Dans Terminus, on trouve aussi cette attention particulière à la voix des personnages – tous les textes de la première édition sont dotés d’une indication spécifique, avant le texte, pour déterminer leur voix. C’est un premier contact avec le personnage, qui peut créer des attentes, planter un décor minimal.

A. – Tu sembles t’investir aussi bien dans la vie littéraire, par exemple avec la mise en musique de tes lectures, que dans la promotion de tes livres – nous t’avons vue au Livre sur les quais en dédicace. Comment abordes-tu cette partie du travail d’écrivain qui est finalement plutôt un métier solitaire à la base ?

O. C. – Le Livre sur les quais fournit une bonne occasion de se rencontrer entre écrivains et de parler avec ses lecteurs, avérés ou futurs ! Mais j’apprécie quand le contact peut se faire plus concrètement avec le texte : du coup je lis très volontiers mes textes en public, seule ou dans d’autres configurations. Par exemple, depuis quatre ans, nous proposons une forme de lecture particulière avec Antoinette Rychner, que nous avons appelée Jukebox littéraire : cinq auteurs sur scène avec leurs œuvres complètes, un animateur (notre complice Robert Sandoz) et la possibilité pour le public de proposer des mots pour déclencher de courtes lectures de la part des auteurs… le tout avec des intermèdes musicaux. On se situe là dans une forme festive de rencontre avec les textes et les auteurs vivants, très appréciée du public. Pour les auteurs cela implique une certaine mise en danger (on ne sait pas ce qu’on va lire) et ce suspense rénove en quelque sorte la relation qui s’établit entre public et auteurs. Dans un autre registre, je découvre en duo avec le pianiste Maurizio Peretti la lecture en musique. En 2013, nous avons proposé Biseaux reloaded, basé sur des extraits de Biseaux et une création sonore, composée d’électronique, de samples et de piano. Maurizio Peretti m’a également accompagnée au clavier pour des lectures d’extraits de Terminus et de Pourquoi veux-tu que ça rime ? dans des librairies et au Salon du livre de Genève, au printemps. Et nous préparons une nouvelle création texte-piano très jazz pour 2015… Ces relations créatives s’avèrent stimulantes : elles permettent d’explorer d’autres territoires.

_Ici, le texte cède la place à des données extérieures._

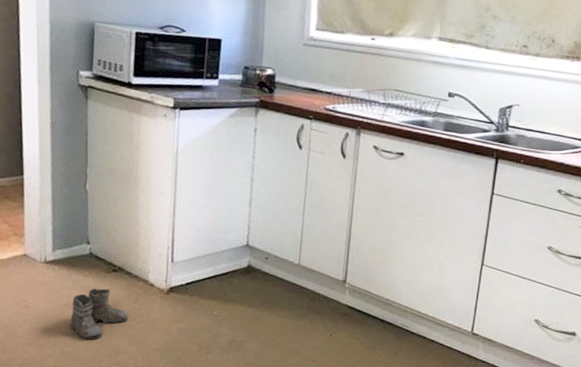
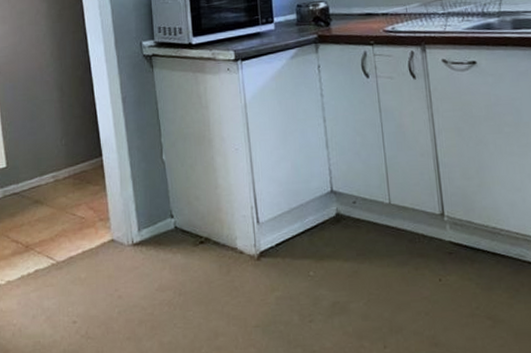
boots: present [65,288,128,340] -> none [162,264,222,325]

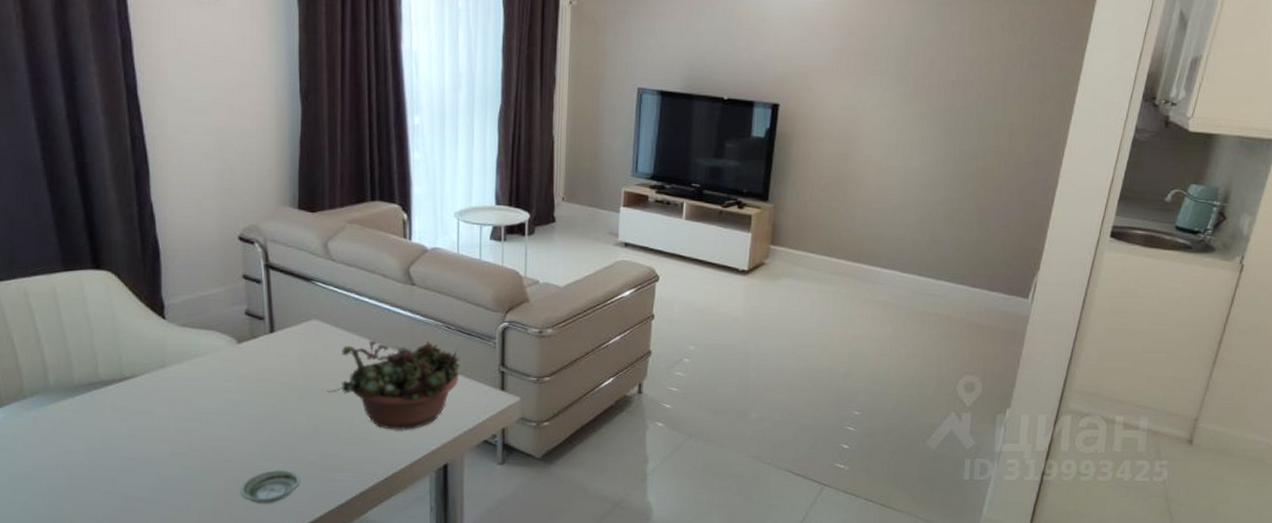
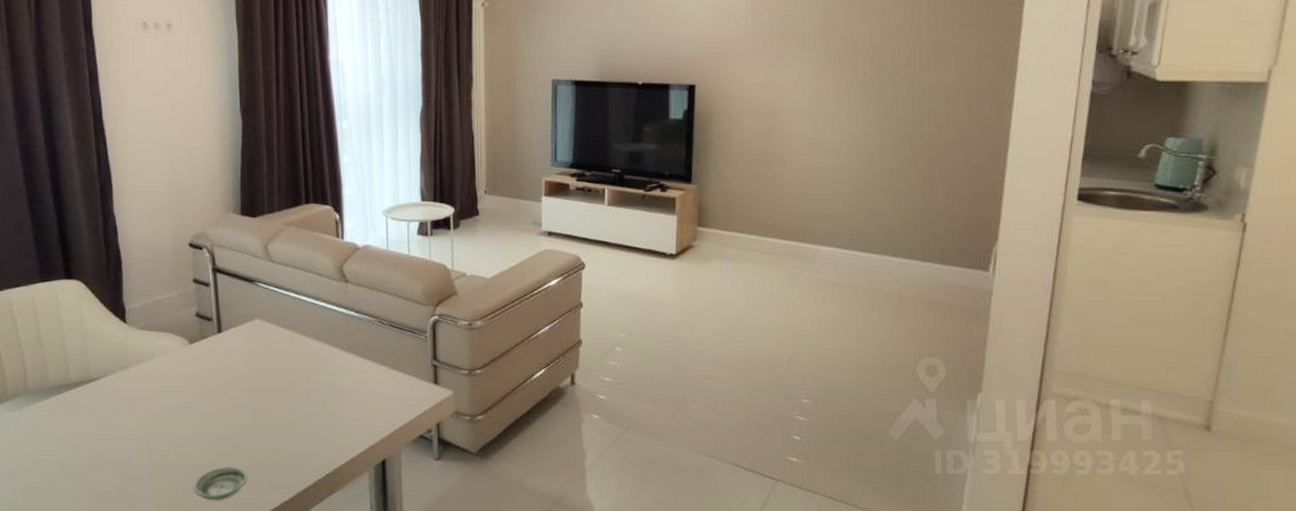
succulent planter: present [326,339,460,431] -> none [269,336,394,427]

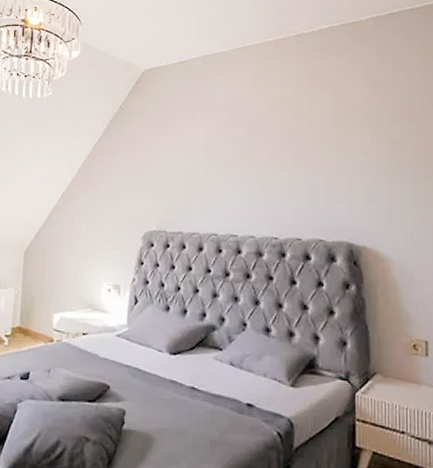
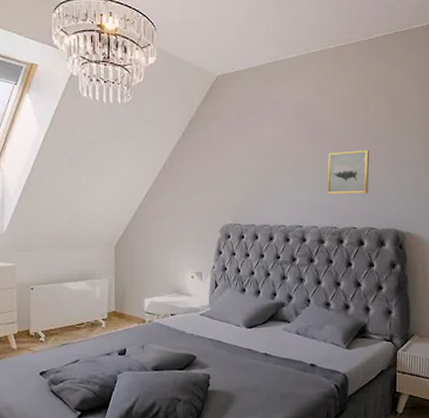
wall art: none [265,151,316,201] -> present [327,150,370,194]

A. – Te sens-tu appartenir à une nouvelle génération d’auteurs suisses qui auraient peut-être un message à donner différent de celui de leurs aînés ?

O. C. – Je peine à réfléchir en termes de génération, de suissitude et de message. Toutefois, j’apprécie la proximité et les échanges avec certains auteurs d’ici qui ont le même âge que moi, comme Bastien Fournier, Isabelle Flückiger, Antoinette Rychner ou Isabelle Sbrissa, par exemple.

A. – Plus globalement, ou plus personnellement, comment en es-tu arrivée à écrire ? Es-tu une lectrice chevronnée ? Aurais-tu des auteurs à nous faire découvrir ?

O. C. – L’écriture a été essentielle pour moi dès l’adolescence, certainement comme une soupape pour mettre en forme le monde autour de moi, très intensément vécu. Le mouvement entre lecture et écriture représente évidemment une oscillation tout aussi essentielle.

Ces derniers mois, je découvre avec plaisir et parcimonie les livres d’Annie Ernaux ; Les Années, notamment, est construit de manière très impressionnante. Parmi les derniers livres lus se trouve aussi la trilogie de Jean Rouaud (Comment gagner sa vie honnêtementUne façon de chanter, Un peu la guerre), très intéressant sur le « devenir écrivain » de l’auteur, et Corniche Kennedy de Maylis de Kerangal, très convaincant dans ses personnages adolescents. Du côté anglo-saxon, deux nouvellistes de poids : Raymond Carver et Alice Munro… Je m’arrête là !

A. – Et enfin, y aurait-il une actualité dont tu aimerais nous parler ?

O. C. – Le samedi 27 septembre, le comédien Claude Thébert lit un choix des monologues de Terminus à la librairie Le Parnasse à Genève. Toutes les informations et les autres actualités se trouvent sur mon site : www.odilecornuz.ch.